**Work instructions:** Update the data below by replacing every "Transcribe" with "Write out" and leaving all else unchanged.
────────────────────
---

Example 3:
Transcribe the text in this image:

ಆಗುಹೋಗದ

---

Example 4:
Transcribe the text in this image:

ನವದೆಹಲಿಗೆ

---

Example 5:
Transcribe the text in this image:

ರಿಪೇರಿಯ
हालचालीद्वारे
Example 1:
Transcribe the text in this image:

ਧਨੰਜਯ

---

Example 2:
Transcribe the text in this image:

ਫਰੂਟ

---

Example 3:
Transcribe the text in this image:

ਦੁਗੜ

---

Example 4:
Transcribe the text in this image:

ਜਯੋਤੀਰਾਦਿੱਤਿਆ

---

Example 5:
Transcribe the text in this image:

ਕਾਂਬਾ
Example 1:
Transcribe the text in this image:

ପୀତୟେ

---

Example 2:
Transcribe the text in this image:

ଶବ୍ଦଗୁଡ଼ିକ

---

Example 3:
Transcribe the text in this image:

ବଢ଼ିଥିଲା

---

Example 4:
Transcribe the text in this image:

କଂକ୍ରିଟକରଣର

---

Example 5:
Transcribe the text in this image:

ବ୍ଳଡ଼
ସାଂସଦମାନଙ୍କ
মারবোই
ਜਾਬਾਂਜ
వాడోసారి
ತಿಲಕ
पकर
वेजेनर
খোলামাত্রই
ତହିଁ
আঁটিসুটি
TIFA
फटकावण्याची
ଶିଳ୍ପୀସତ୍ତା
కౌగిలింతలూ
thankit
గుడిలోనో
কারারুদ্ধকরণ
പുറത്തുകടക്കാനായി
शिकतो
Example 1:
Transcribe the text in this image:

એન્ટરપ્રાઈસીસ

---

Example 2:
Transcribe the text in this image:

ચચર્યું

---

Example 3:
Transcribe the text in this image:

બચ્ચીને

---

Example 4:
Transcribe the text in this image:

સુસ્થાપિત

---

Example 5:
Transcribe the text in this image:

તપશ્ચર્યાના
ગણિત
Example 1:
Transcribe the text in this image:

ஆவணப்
────────────────────
**Task answer:**
---

Example 3:
Write out the text in this image:

ಆಗುಹೋಗದ

---

Example 4:
Write out the text in this image:

ನವದೆಹಲಿಗೆ

---

Example 5:
Write out the text in this image:

ರಿಪೇರಿಯ
हालचालीद्वारे
Example 1:
Write out the text in this image:

ਧਨੰਜਯ

---

Example 2:
Write out the text in this image:

ਫਰੂਟ

---

Example 3:
Write out the text in this image:

ਦੁਗੜ

---

Example 4:
Write out the text in this image:

ਜਯੋਤੀਰਾਦਿੱਤਿਆ

---

Example 5:
Write out the text in this image:

ਕਾਂਬਾ
Example 1:
Write out the text in this image:

ପୀତୟେ

---

Example 2:
Write out the text in this image:

ଶବ୍ଦଗୁଡ଼ିକ

---

Example 3:
Write out the text in this image:

ବଢ଼ିଥିଲା

---

Example 4:
Write out the text in this image:

କଂକ୍ରିଟକରଣର

---

Example 5:
Write out the text in this image:

ବ୍ଳଡ଼
ସାଂସଦମାନଙ୍କ
মারবোই
ਜਾਬਾਂਜ
వాడోసారి
ತಿಲಕ
पकर
वेजेनर
খোলামাত্রই
ତହିଁ
আঁটিসুটি
TIFA
फटकावण्याची
ଶିଳ୍ପୀସତ୍ତା
కౌగిలింతలూ
thankit
గుడిలోనో
কারারুদ্ধকরণ
പുറത്തുകടക്കാനായി
शिकतो
Example 1:
Write out the text in this image:

એન્ટરપ્રાઈસીસ

---

Example 2:
Write out the text in this image:

ચચર્યું

---

Example 3:
Write out the text in this image:

બચ્ચીને

---

Example 4:
Write out the text in this image:

સુસ્થાપિત

---

Example 5:
Write out the text in this image:

તપશ્ચર્યાના
ગણિત
Example 1:
Write out the text in this image:

ஆவணப்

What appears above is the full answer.